Крайности, полярные краски, как водится, очень привлекают в молодости. На одном курсовом экзамене тогдашняя студентка актерского факультета появилась сначала в образе девочки-подростка, а час спустя снова вышла на сцену — уже в гриме дряхлой, восьмидесятилетней старухи. Матрена из толстовской «Власти тьмы» и мадам де Реналь в «Красном и черном» — таковы ее дипломные роли. С. Герасимов, постановщик «Красного и черного», сначала на студенческой площадке, а затем на сцене Театра киноактера, рассказывал об этой работе: «Имея в виду помочь сближению образных представлений у исполнительницы роли госпожи де Реналь, я рассказал Наташе Бондарчук, как однажды в Париже, в соборе Нотр-Дам, видел молодую женщину, крестом распластавшуюся на каменном полу. В эту минуту она принадлежала богу, а чуть погодя я увидел, как она деловито уселась за руль своего «пежо», где сидел лохматый парень и валялись ракетки. Теперь она принадлежала жизни. Все это естественно укладывалось в привычный жизненный баланс католички. Наташа взяла эту историю на вооружение и с этого начала сцену покаяния».

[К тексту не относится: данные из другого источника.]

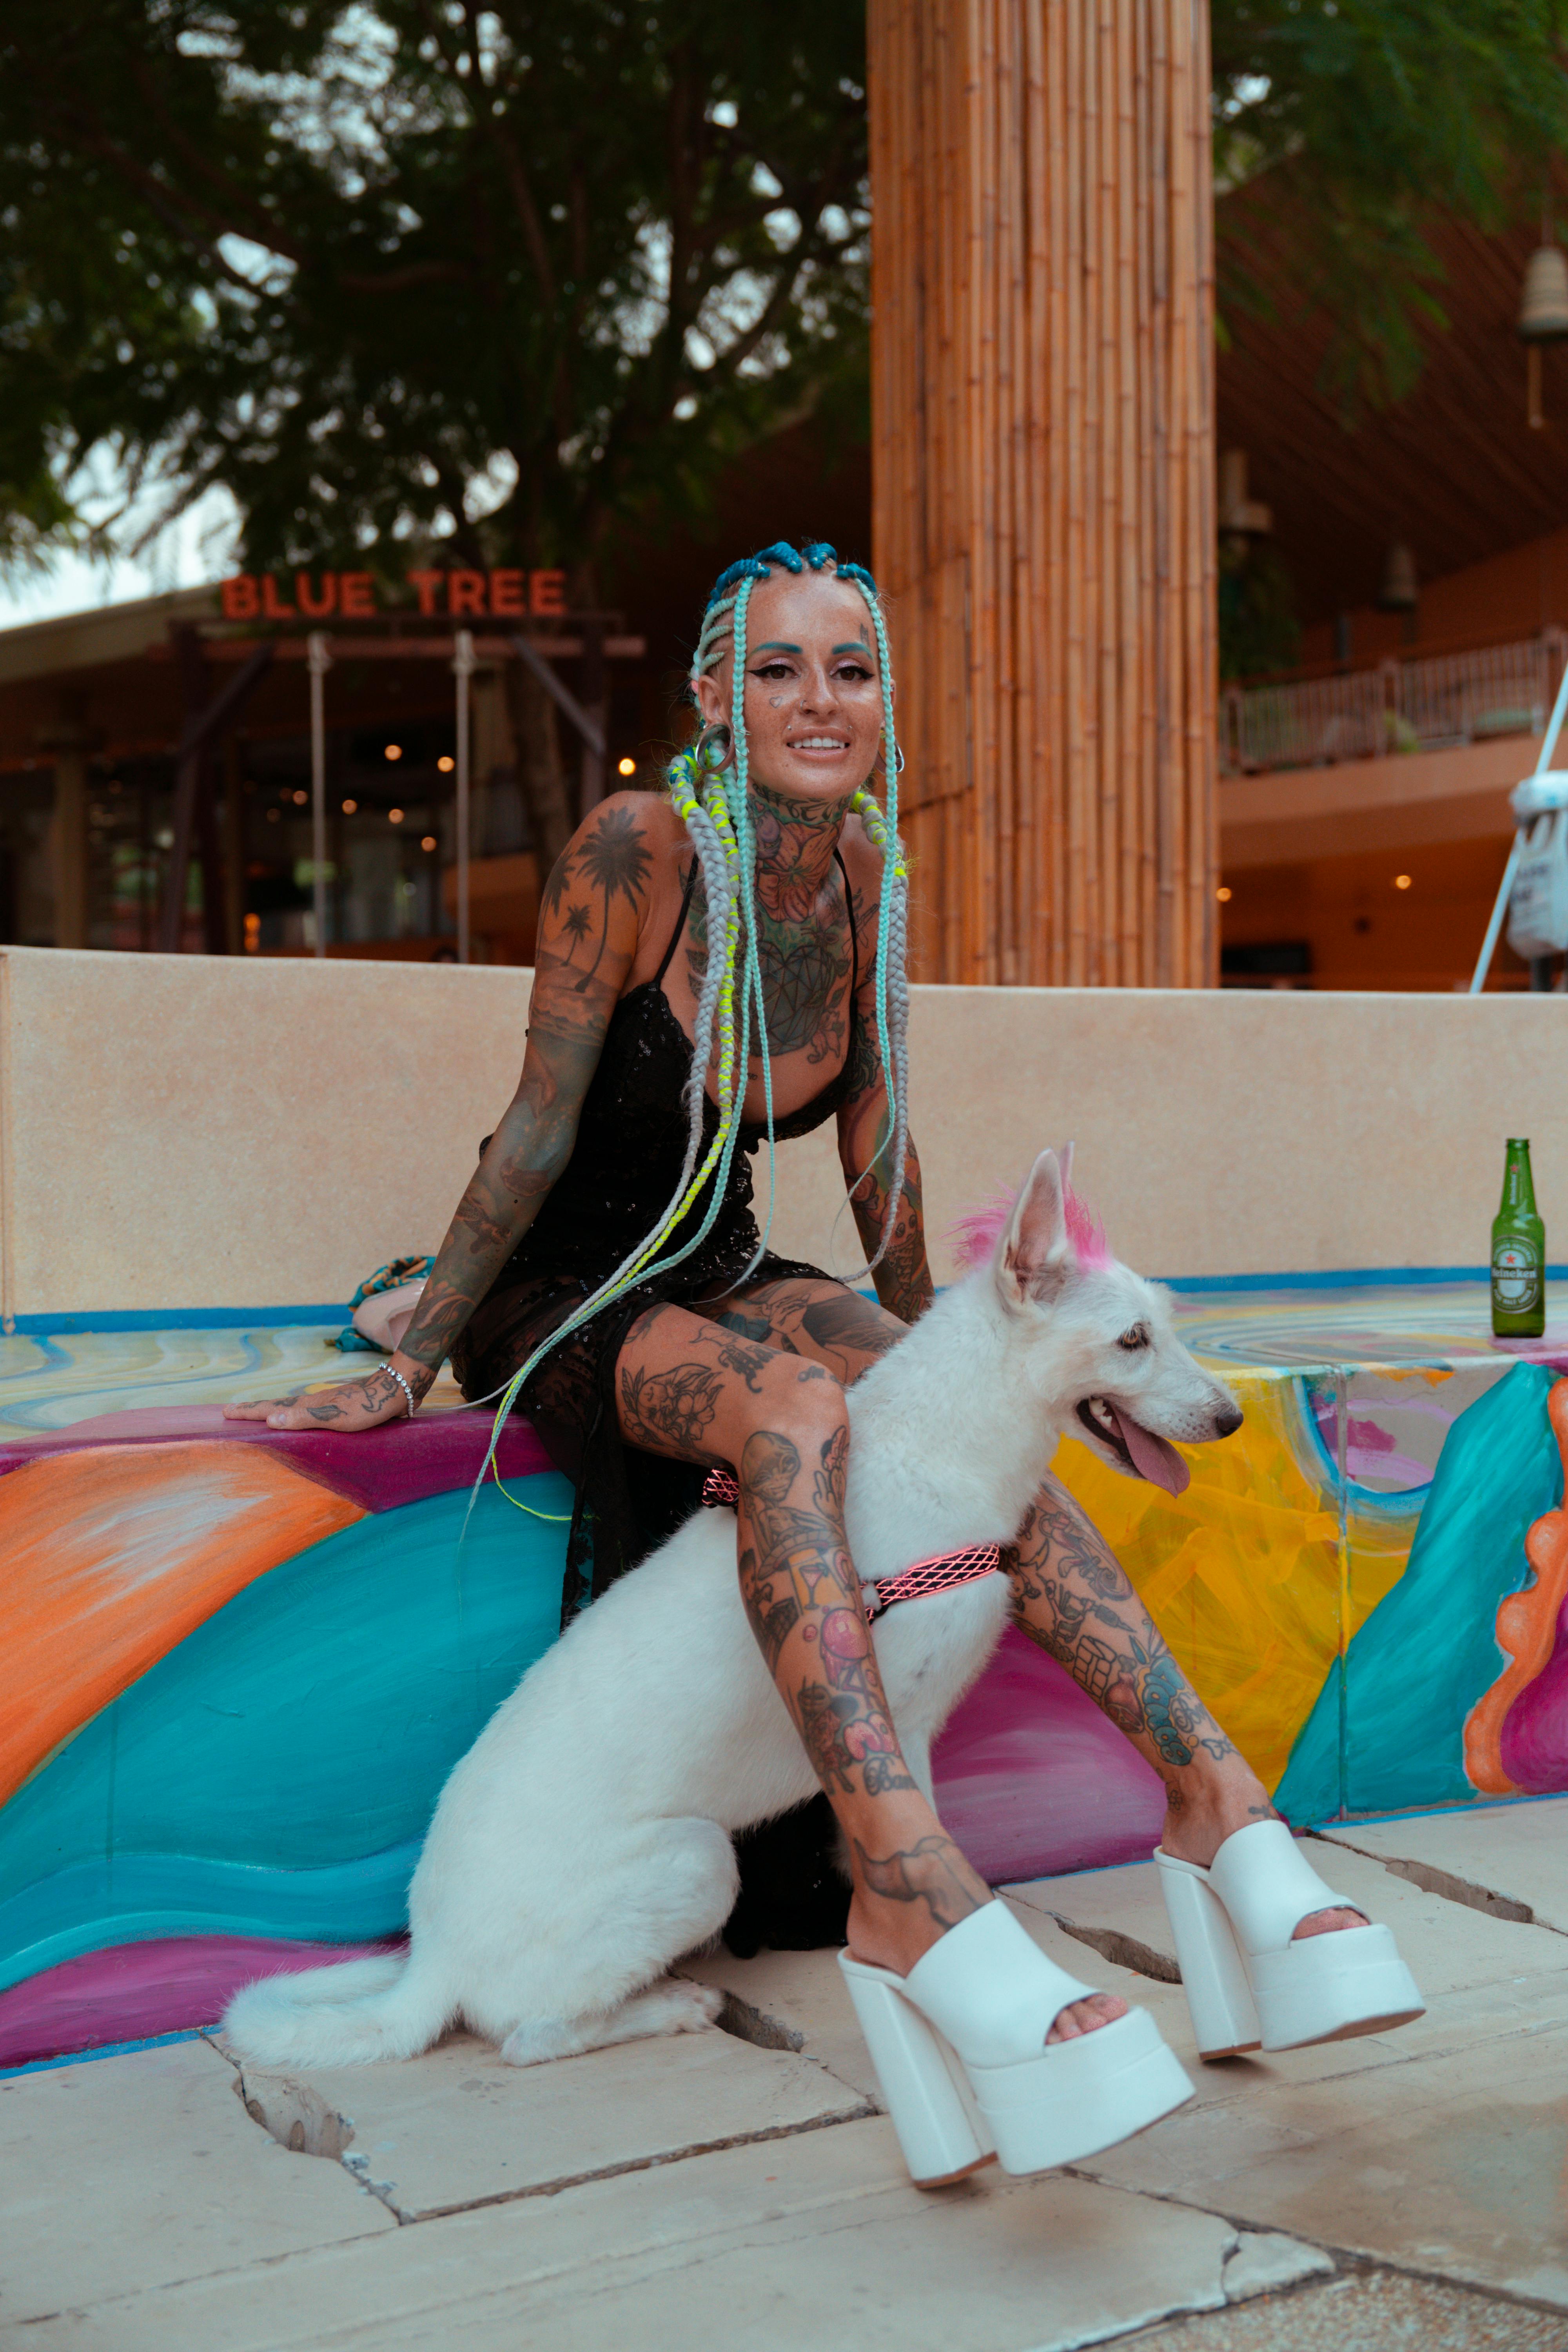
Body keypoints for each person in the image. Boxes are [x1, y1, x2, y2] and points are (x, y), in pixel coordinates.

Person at [227, 540, 1372, 2138]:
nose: (818, 699)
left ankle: (1215, 1803)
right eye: (778, 666)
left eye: (849, 668)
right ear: (713, 692)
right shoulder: (638, 847)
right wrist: (416, 1354)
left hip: (722, 1259)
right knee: (789, 1417)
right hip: (565, 1292)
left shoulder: (866, 876)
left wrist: (954, 1355)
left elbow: (880, 1160)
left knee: (980, 1411)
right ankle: (900, 1872)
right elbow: (538, 1125)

Тоже, как видим, совмещение полярностей, красок, которые вроде бы исключают друг друга. Как жаль, что кинематограф даже после безусловного успеха «Соляриса» не торопится дать молодой актрисе роль, отвечающую этой жажде совмещения противоречий.

И не оно ли, неутоленное стремление к сложности, к гармонии дисгармонических начал, — не оно ли в результате толкнуло молодую исполнительницу снова в стены ВГИКа, теперь уже на режиссерский факультет?

В. Демин (статья из биографического альманаха «Актёры советского кино», выпуск одиннадцатый, 1975 г.)

ФИЛЬМОГРАФИЧЕСКАЯ СПРАВКА
Наталья Сергеевна Бондарчук. Окончила ВГИК (1971).

Снималась в фильмах:
«У озера» (1970) — пассажирка.
«Сердце России» (1970) — Люсик Лисинова.
«Ты и я» (1971) — Надя.
«Пришел солдат с фронта» (1971) — Шура.
«Нам некогда ждать» (1971) — Олена.
«Возвращение катера» (1971) — Люба.
«Петрухина фамилия» (1971) — Шура.
«Солярис» (1972) — Хари.
«Исполнение желаний» (1973) — Маша.
«Егерь» (1973) — Пелагея.
«Звезда пленительного счастья» (1974) — Мария Волконская.